A livello regionale, l’unica regione che ha chiuso il trimestre con il segno positivo, seppur per sole 47 unità, è stata il Lazio. Sul fronte opposto, Piemonte (-3.564), Veneto (-3.044) e Puglia (-2.498) sono state le regioni che hanno accusato le riduzioni più consistenti della propria base imprenditoriale. Considerando le sole imprese artigiane, il segno meno accomuna tutte le regioni tra cui, comunque, spicca il Molise per il valore meno negativo di tutti (-54). In termini assoluti, i saldi più consistenti si registrano in Lombardia (-1.988), in Piemonte (-1.778) e in Emilia Romagna (-1.393). Insieme alle società di capitale, a chiudere il trimestre con il segno positivo sono state anche le imprese costituite in forma di cooperativa. Con riferimento a questo universo, tra la fine di dicembre e la fine di marzo le cooperative hanno fatto registrare complessivamente un saldo di 452 unità in più, pari allo 0,31% su base trimestrale.
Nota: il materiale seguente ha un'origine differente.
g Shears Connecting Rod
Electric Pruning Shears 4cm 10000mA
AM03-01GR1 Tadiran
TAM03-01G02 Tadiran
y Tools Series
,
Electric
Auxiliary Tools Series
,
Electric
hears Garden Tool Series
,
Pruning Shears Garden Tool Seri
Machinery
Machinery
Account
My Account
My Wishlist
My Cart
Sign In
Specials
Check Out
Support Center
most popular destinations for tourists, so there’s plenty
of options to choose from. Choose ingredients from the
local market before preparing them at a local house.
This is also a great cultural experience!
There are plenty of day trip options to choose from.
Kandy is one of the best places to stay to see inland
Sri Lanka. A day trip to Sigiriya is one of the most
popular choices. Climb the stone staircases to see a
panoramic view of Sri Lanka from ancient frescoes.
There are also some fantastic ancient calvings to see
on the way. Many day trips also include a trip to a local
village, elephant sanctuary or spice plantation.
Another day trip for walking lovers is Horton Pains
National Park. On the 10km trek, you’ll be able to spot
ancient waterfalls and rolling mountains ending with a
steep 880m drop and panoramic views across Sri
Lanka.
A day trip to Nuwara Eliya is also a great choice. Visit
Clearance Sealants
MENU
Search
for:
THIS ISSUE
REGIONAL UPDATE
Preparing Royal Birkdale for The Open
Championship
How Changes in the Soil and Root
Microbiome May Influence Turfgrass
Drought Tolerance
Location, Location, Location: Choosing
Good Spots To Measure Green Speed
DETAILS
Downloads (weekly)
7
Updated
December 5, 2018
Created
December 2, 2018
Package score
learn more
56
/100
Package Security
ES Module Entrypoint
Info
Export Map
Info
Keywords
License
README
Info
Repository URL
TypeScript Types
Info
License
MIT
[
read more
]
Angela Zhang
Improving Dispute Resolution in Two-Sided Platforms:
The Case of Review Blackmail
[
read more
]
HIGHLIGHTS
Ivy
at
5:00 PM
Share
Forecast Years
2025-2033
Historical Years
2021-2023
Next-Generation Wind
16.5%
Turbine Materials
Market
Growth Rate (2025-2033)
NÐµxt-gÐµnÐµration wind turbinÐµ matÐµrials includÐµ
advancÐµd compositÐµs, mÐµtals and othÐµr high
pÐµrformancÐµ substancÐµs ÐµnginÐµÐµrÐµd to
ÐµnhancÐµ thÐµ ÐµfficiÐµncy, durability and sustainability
In termini assoluti meglio di tutte ha fatto la Sicilia, con 107 coop in più in tre mesi, il 23,7% di tutto il saldo nazionale. All’estremo opposto, in campo negativo, si colloca il Veneto, che chiude il trimestre con 58 unità in meno.

Quanto ai singoli settori economici, il saldo negativo del trimestre è spiegato per oltre il 50% dalla sola Agricoltura, settore stroricamente in contrazione che, tra gennaio e marzo di quest’anno, ha visto ridursi il proprio tessuto di imprese di 11.536 unità. Di segno negativo, ma con entità ridotte, anche i saldi degli altri tre grandi comparti delle Costruzioni, del Commercio e dell’industria manifatturiera (che chiudono il periodo, rispettivamente, con 8.624, 6.909 e 3.887 unità in meno). Tra le restanti 10 sezioni che hanno conosciuto una variazione positiva spiccano le attività di noleggio, agenzie di viaggio e servizi alle imprese (+1.817), la Sanità e assistenza sociale (+332) e la Fornitura di energia elettrica, gas, vapore e aria condizionata (+213 unità).

Quanto alle imprese artigiane, la fortissima prevalenza delle ditte individuali che caratterizza il mondo artigiano, spiega in grande misura questi risultati.

Le sezioni che hanno conosciuto una variazione negativa dello stock nel trimestre da poco concluso sono state ben 12. Più nel dettaglio, mentre le imprese artigiane determinano meno di un quarto delle imprese totali (23,1%) e hanno registrato una riduzione dello stock dell’ 1,18%, quattro soli comparti con 1.147.762 unità determinano l’82,6% delle imprese artigiane italiane. E queste quattro sezioni determinano il 96% della variazione negativa registrata complessivamente dalle imprese artigiane. Inoltre, per meglio capire la specificità del mondo artigiano, nelle Costruzioni (-9.359 unità), nella Manifattura (-3.866 unità), nelle attività di Trasporto (-1.035 unità) e nelle Altre attività di servizio (-1.717 unità), il saldo negativo delle imprese artigiane spiega per intero, e anzi lo supera, il saldo delle imprese registrate nelle quattro sezioni. Come dire che il bilancio negativo complessivo di queste tipologie di attività è spiegato completamente dal mondo artigiano.